Science and Technology
The book describes various topics related to science, like astronomy, insects and spiders, cloud formations, and fossils and dinosaurs. There are also instructions for making projects that would probably make good science fair projects, like a battery, an electromagnet, a periscope, a pinhole projector, and crystals.
History and Geography
There are sections about US geography (I don’t know if the original UK version had this or if it focused on the geography of the UK), Early American History, the Declaration of Independence, the Golden Age of Piracy, descriptions of the Seven Wonders of the World (both ancient and modern), the sections about Famous Battles from history, and a Brief History of Artillery.
Spies and Secret Codes
There are sections about the codes and ciphers that spies use, the Navajo Code Talkers’ Dictionary from World War II, the US Naval Flag Codes, and how to make secret inks.
The book explains how to build a workbench, how to grind an italic nib for italic writing, and how to make marbled paper, making paper airplanes and paper hats, boats, and water bombs (these are little origami boxes that you fill with water and splat when you throw them at something – I’ve made them before).
Stunts and Random Skills
These are just random things that are fun to know how to do, like juggling, skipping stones, coin tricks. There is also a section about teaching tricks to dogs.
Dangerous Book for Boys Badges
This is the final part of the book. Since many of the activities in the book are the kind done at summer camps or in scout troops, the book overs suggested “badges” you can award yourself and your friends for doing the activities. Even though the activities in the book are not sorted into specific categories, there are six categories of badges offered: Carpentry and Woodworking, Direction and Navigation, Hunting and Fishing, Nature Exploring, Science and Experiments, and Astronomy and the Solar System. The book doesn’t specify what activities you should master to award yourself these badges, leaving that up to the reader. My copy says that if you go to their website, you can print out these badges, but that website no longer exists. I don’t know if later printings say something different.

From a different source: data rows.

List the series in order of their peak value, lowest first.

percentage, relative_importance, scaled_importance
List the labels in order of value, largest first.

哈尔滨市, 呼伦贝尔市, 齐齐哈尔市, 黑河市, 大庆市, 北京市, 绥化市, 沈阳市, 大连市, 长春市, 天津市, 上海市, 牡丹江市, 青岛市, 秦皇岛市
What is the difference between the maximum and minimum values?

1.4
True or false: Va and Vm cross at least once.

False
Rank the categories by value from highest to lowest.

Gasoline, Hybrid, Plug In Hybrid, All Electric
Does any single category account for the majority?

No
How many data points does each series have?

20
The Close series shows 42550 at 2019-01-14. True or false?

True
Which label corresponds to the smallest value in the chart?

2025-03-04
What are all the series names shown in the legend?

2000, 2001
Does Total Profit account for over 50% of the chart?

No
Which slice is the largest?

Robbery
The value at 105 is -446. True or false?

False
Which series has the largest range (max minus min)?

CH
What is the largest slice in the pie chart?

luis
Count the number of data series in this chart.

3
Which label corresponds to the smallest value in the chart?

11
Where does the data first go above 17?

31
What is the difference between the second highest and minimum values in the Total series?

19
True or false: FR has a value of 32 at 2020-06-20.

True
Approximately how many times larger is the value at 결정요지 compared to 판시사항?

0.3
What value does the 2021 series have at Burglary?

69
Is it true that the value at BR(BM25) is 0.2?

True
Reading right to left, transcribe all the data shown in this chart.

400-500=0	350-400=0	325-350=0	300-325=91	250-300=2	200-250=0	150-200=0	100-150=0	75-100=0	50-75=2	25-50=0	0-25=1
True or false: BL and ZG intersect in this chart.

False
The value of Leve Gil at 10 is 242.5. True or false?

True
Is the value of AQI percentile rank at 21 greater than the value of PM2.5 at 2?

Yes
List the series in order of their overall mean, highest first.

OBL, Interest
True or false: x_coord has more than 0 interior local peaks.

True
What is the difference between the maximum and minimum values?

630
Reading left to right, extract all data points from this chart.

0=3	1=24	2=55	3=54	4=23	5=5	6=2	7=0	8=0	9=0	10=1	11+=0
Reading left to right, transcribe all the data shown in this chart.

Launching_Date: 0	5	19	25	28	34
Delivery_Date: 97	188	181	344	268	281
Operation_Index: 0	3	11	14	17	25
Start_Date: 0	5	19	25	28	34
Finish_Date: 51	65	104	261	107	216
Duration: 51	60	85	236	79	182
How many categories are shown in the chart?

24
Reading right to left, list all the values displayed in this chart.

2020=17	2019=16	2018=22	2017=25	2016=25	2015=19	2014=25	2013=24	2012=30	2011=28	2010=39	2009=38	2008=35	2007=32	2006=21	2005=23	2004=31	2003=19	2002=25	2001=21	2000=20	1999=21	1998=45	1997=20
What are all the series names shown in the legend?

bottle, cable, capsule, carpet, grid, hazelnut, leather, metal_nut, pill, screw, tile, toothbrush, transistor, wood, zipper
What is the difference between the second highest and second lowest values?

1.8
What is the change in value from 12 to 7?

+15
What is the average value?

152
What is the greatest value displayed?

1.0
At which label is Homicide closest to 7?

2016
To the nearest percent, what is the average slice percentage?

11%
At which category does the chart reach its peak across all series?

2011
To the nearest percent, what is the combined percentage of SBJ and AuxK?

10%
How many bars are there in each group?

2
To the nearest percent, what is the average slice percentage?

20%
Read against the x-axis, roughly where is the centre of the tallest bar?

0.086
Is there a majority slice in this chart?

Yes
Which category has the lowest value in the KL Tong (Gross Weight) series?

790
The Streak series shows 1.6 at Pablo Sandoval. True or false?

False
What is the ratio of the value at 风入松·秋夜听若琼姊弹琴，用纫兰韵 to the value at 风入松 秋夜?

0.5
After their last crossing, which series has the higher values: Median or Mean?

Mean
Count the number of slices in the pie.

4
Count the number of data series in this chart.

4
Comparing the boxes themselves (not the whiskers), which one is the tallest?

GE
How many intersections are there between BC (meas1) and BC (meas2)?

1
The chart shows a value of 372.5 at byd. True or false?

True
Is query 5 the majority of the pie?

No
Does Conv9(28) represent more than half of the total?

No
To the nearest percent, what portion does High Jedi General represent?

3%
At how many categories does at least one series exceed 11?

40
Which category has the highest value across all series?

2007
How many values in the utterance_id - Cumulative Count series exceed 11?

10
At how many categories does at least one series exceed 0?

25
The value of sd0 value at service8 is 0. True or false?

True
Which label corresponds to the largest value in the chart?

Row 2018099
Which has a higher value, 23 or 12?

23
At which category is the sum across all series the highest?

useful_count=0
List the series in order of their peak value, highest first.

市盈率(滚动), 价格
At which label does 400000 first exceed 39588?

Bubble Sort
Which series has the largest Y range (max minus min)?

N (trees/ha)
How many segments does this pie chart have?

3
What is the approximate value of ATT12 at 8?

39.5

If you’re looking for something to do with the kids during coronavirus lock-downs and/or over summer vacation, this book has plenty of ideas, and you can even make up your own “badges”, using their ideas, my category suggestions, or anything else you would like to do yourself.
The book is available to borrow and read for free online through Internet Archive. I’ve also learned that the book has inspired a tv series, which is available through Amazon Prime. You can see the trailer on YouTube.